◆ **WORK INSTRUCTION**
Only one stretch of the data is wanted: the line containing "16: (426, 260, 0.73)", the line containing "32: (585, 458, 0.72)", and every line between them, copied exactly.

[Stored data entries]
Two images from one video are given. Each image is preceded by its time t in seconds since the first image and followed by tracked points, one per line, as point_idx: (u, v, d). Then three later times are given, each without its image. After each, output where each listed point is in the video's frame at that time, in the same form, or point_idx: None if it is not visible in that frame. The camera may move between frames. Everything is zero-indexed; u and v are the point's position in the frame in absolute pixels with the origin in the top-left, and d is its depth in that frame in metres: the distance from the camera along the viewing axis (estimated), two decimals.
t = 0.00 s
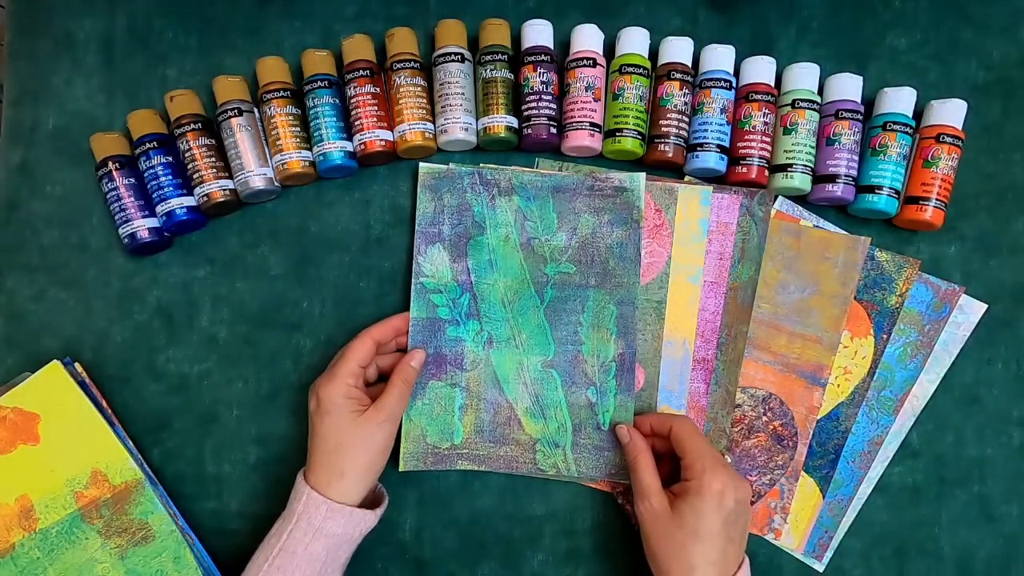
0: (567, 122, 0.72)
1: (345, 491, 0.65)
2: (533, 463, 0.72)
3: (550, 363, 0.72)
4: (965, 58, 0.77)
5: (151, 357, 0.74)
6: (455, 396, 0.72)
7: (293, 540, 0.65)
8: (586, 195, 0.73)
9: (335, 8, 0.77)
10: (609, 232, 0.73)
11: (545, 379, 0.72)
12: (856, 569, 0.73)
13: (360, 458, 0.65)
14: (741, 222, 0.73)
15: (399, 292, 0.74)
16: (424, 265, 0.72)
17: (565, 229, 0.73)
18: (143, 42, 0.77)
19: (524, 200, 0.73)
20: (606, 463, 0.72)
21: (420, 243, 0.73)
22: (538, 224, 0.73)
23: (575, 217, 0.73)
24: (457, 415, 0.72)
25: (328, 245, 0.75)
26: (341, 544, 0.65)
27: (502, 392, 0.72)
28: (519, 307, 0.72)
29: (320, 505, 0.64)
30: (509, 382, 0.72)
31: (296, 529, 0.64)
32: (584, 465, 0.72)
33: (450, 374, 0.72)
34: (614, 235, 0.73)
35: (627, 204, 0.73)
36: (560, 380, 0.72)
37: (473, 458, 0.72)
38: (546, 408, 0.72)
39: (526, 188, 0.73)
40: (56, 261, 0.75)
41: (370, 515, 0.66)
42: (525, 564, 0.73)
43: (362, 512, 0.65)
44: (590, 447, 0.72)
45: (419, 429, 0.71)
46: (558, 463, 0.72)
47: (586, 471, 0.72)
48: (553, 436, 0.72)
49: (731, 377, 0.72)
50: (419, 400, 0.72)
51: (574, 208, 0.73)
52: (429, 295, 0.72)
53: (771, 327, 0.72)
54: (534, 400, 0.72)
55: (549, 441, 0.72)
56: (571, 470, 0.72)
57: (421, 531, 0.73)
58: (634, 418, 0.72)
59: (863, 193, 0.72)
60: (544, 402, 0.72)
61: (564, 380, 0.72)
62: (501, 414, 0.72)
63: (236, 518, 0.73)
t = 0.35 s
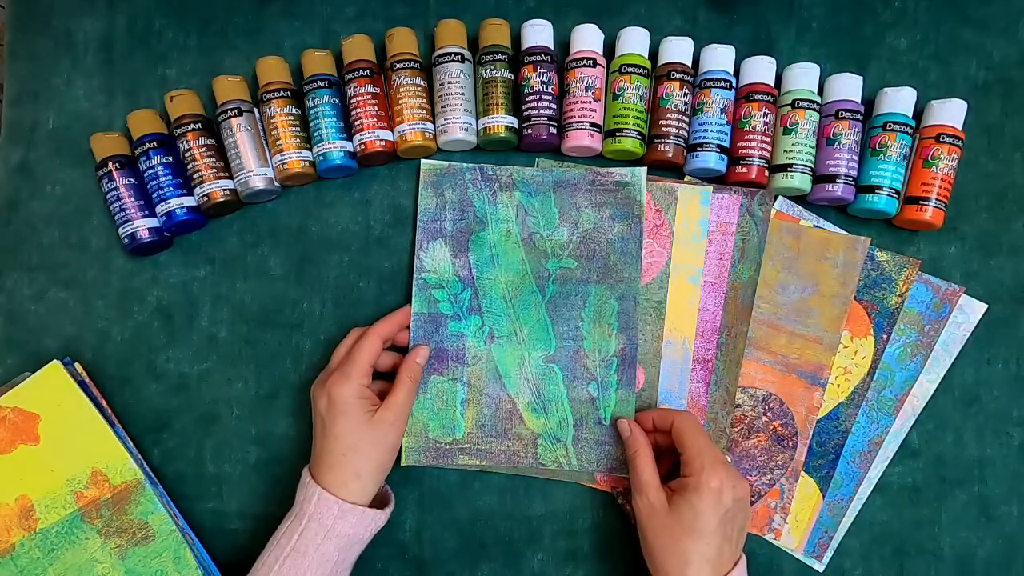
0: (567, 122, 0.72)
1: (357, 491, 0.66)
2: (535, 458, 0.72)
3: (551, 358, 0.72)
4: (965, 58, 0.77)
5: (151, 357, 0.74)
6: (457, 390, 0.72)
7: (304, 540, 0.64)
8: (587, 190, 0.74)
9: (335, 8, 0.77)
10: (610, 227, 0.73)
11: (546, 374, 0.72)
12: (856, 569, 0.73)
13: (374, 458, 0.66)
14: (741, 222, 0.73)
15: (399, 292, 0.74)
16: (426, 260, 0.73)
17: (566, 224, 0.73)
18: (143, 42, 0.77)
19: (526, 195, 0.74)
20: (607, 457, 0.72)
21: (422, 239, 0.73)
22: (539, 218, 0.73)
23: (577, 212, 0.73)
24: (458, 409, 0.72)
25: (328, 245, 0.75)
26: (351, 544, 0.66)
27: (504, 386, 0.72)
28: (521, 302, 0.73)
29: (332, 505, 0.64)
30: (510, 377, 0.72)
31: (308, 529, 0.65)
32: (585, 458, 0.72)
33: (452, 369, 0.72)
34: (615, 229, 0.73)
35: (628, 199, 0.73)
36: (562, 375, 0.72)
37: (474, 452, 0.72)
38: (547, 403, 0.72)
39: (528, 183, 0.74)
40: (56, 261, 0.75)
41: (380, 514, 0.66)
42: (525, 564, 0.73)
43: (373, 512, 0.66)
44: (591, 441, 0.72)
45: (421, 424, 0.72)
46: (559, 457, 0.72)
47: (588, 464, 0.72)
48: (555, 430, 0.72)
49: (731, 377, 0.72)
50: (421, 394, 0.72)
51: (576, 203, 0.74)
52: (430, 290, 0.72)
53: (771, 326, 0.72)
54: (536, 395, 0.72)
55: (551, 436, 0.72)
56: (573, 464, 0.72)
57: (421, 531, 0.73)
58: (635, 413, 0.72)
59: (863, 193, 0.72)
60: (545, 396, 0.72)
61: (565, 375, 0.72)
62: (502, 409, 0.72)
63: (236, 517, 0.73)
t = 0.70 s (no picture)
0: (567, 122, 0.72)
1: (351, 513, 0.65)
2: (536, 459, 0.72)
3: (552, 358, 0.72)
4: (965, 58, 0.77)
5: (151, 356, 0.74)
6: (458, 391, 0.72)
7: (296, 564, 0.64)
8: (587, 189, 0.74)
9: (335, 8, 0.77)
10: (611, 226, 0.73)
11: (547, 374, 0.72)
12: (856, 569, 0.73)
13: (370, 477, 0.65)
14: (741, 222, 0.73)
15: (399, 292, 0.74)
16: (427, 261, 0.73)
17: (566, 224, 0.74)
18: (143, 41, 0.77)
19: (526, 195, 0.74)
20: (608, 456, 0.72)
21: (422, 241, 0.74)
22: (539, 218, 0.74)
23: (577, 211, 0.74)
24: (459, 410, 0.72)
25: (328, 245, 0.75)
26: (344, 567, 0.65)
27: (505, 386, 0.72)
28: (521, 302, 0.73)
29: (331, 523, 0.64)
30: (511, 377, 0.72)
31: (301, 553, 0.64)
32: (586, 458, 0.72)
33: (453, 370, 0.72)
34: (616, 229, 0.73)
35: (628, 198, 0.74)
36: (562, 375, 0.72)
37: (476, 453, 0.72)
38: (548, 403, 0.72)
39: (528, 183, 0.74)
40: (56, 261, 0.75)
41: (374, 538, 0.66)
42: (525, 564, 0.73)
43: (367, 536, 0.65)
44: (593, 441, 0.72)
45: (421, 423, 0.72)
46: (561, 457, 0.72)
47: (589, 464, 0.72)
48: (556, 430, 0.72)
49: (731, 377, 0.72)
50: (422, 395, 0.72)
51: (576, 203, 0.74)
52: (431, 291, 0.73)
53: (771, 327, 0.72)
54: (537, 395, 0.72)
55: (552, 436, 0.72)
56: (574, 464, 0.72)
57: (421, 531, 0.72)
58: (635, 412, 0.72)
59: (863, 193, 0.72)
60: (546, 396, 0.72)
61: (566, 375, 0.72)
62: (504, 409, 0.72)
63: (236, 518, 0.73)
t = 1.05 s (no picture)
0: (567, 122, 0.72)
1: None
2: (536, 459, 0.72)
3: (552, 358, 0.72)
4: (965, 58, 0.77)
5: (151, 356, 0.74)
6: (458, 391, 0.72)
7: None
8: (587, 190, 0.74)
9: (335, 8, 0.77)
10: (611, 226, 0.73)
11: (547, 374, 0.72)
12: (856, 569, 0.73)
13: None
14: (741, 222, 0.73)
15: (399, 292, 0.74)
16: (427, 261, 0.73)
17: (566, 224, 0.74)
18: (143, 42, 0.77)
19: (526, 195, 0.74)
20: (609, 456, 0.72)
21: (422, 240, 0.74)
22: (539, 218, 0.74)
23: (577, 212, 0.74)
24: (459, 410, 0.72)
25: (328, 244, 0.75)
26: None
27: (505, 386, 0.72)
28: (521, 302, 0.73)
29: None
30: (511, 377, 0.72)
31: None
32: (586, 458, 0.72)
33: (453, 370, 0.72)
34: (616, 229, 0.73)
35: (628, 199, 0.74)
36: (562, 376, 0.72)
37: (476, 453, 0.72)
38: (548, 403, 0.72)
39: (528, 184, 0.74)
40: (56, 261, 0.75)
41: None
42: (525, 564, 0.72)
43: None
44: (593, 440, 0.72)
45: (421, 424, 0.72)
46: (561, 458, 0.72)
47: (589, 464, 0.72)
48: (556, 430, 0.72)
49: (731, 377, 0.72)
50: (422, 395, 0.72)
51: (576, 203, 0.74)
52: (431, 291, 0.73)
53: (771, 327, 0.72)
54: (537, 395, 0.72)
55: (552, 436, 0.72)
56: (575, 464, 0.72)
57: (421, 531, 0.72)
58: (635, 412, 0.72)
59: (863, 193, 0.72)
60: (546, 396, 0.72)
61: (567, 375, 0.72)
62: (504, 409, 0.72)
63: (236, 518, 0.72)
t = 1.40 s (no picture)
0: (567, 122, 0.72)
1: None
2: (536, 459, 0.72)
3: (552, 358, 0.72)
4: (965, 58, 0.77)
5: (151, 356, 0.74)
6: (458, 391, 0.72)
7: None
8: (587, 190, 0.74)
9: (335, 8, 0.77)
10: (611, 226, 0.73)
11: (547, 374, 0.72)
12: (856, 569, 0.73)
13: None
14: (741, 222, 0.73)
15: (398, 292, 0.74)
16: (427, 261, 0.73)
17: (566, 224, 0.74)
18: (143, 42, 0.77)
19: (526, 195, 0.74)
20: (609, 456, 0.72)
21: (422, 240, 0.74)
22: (539, 218, 0.74)
23: (577, 212, 0.74)
24: (459, 410, 0.72)
25: (328, 244, 0.75)
26: None
27: (505, 386, 0.72)
28: (521, 302, 0.73)
29: None
30: (511, 377, 0.72)
31: None
32: (587, 458, 0.72)
33: (453, 370, 0.72)
34: (616, 229, 0.73)
35: (628, 199, 0.74)
36: (562, 375, 0.72)
37: (476, 453, 0.72)
38: (548, 403, 0.72)
39: (528, 184, 0.74)
40: (56, 261, 0.75)
41: None
42: (525, 564, 0.72)
43: None
44: (593, 440, 0.72)
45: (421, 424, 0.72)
46: (561, 458, 0.72)
47: (590, 464, 0.72)
48: (556, 430, 0.72)
49: (731, 377, 0.72)
50: (422, 395, 0.72)
51: (576, 203, 0.74)
52: (431, 291, 0.73)
53: (771, 327, 0.72)
54: (537, 395, 0.72)
55: (552, 436, 0.72)
56: (575, 464, 0.72)
57: (421, 532, 0.72)
58: (635, 412, 0.72)
59: (863, 193, 0.72)
60: (546, 396, 0.72)
61: (567, 375, 0.72)
62: (504, 409, 0.72)
63: (236, 518, 0.72)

◆ **ANSWER**
16: (426, 260, 0.73)
17: (566, 224, 0.73)
18: (143, 42, 0.77)
19: (526, 195, 0.74)
20: (607, 457, 0.72)
21: (422, 239, 0.73)
22: (539, 218, 0.73)
23: (577, 212, 0.73)
24: (458, 409, 0.72)
25: (328, 245, 0.75)
26: (351, 544, 0.66)
27: (504, 386, 0.72)
28: (521, 302, 0.73)
29: (332, 505, 0.64)
30: (510, 377, 0.72)
31: (308, 529, 0.65)
32: (585, 458, 0.72)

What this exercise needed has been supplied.